[Opening DATA TO EXAMINE section]
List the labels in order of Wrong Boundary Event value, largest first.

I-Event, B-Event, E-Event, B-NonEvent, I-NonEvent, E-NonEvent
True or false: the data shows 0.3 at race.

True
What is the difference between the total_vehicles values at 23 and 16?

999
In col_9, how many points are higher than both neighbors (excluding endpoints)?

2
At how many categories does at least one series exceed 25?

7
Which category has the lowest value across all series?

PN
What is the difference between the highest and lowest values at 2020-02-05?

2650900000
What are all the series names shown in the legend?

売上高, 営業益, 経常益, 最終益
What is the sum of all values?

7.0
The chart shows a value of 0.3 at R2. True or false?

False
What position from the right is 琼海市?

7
[Closing DATA TO EXAMINE section]
# WRITTEN TASK
Please give the lines again from the one containing "I-Event, B-Event, E-Event, B-NonEvent, I-NonEvent, E-NonEvent" through the end of the data, replacing "difference" with "gap" and leaving everything else unchanged.

# ANSWER TO THIS TASK
I-Event, B-Event, E-Event, B-NonEvent, I-NonEvent, E-NonEvent
True or false: the data shows 0.3 at race.

True
What is the gap between the total_vehicles values at 23 and 16?

999
In col_9, how many points are higher than both neighbors (excluding endpoints)?

2
At how many categories does at least one series exceed 25?

7
Which category has the lowest value across all series?

PN
What is the gap between the highest and lowest values at 2020-02-05?

2650900000
What are all the series names shown in the legend?

売上高, 営業益, 経常益, 最終益
What is the sum of all values?

7.0
The chart shows a value of 0.3 at R2. True or false?

False
What position from the right is 琼海市?

7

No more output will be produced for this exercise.